Required Skills & Experience:

• B.S. degree in Computer Science, Computer Engineering, Information Assurance or related field
• Minimum 5+ years of professional experience in application security, penetration testing, security assessment, secure software development or related field
• Hands-on experience working with Cloud and/or DevSecOps related technologies
• Excellent understanding of DevSecOps techniques and processes, guide integration of various tools in DevSecOps processes (GitLab/GitHub, SonarQube, Jenkins, Selenium, Ansible, Docker, Kubernetes, and containerization).

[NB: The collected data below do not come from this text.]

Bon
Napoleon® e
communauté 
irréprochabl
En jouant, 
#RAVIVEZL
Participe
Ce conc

• Should be well versed with the AWS well architected framework or TOGAF and able to apply those principles while designing a solution
• Experience building and supporting applications in the Cloud (AWS, Azure, GCP)

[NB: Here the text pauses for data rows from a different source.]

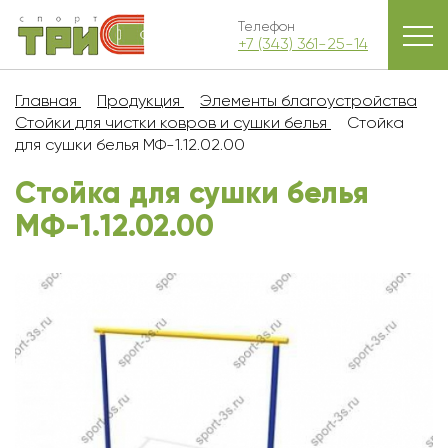
Телефон
+7 (343) 361-25-14
Главная
Продукция
Элементы благоустройства
Стойки для чистки ковров и сушки белья
Стойка
для сушки белья MФ-1.12.02.00
Стойка для сушки белья
MФ-1.12.02.00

• Experience engineering software within an Amazon Web Services (AWS) cloud infrastructure
• Troubleshoot and resolve problems with existing cloud controls
• Extensive knowledge of the OWASP Top 10
• Experience with vulnerability risk and impact assessment
• Experience integrating security capabilities in cloud and application lifecycle management platforms especially in a DevOps model
• Extensive knowledge with static analysis tools and flaw triage such as HP Fortify, IBM Rational, Veracode or Coverity, Find Bugs, FindSecurityBugs, Brakeman and Open Source scanning tools such as Sonatype CLM
• Excellent written and verbal communication skills
• Strong sense of urgency and ownership

Desired Skills & Experience:

• Extensive experience in application security and ethical hacking
• Extensive experience exploiting web, mobile and application security vulnerabilities
• Extensive experience in software development
• Extensive experience integrating secure coding techniques with product teams
• Professional certifications such AWS practitioner, cloud security certification for AWS, and CISSP.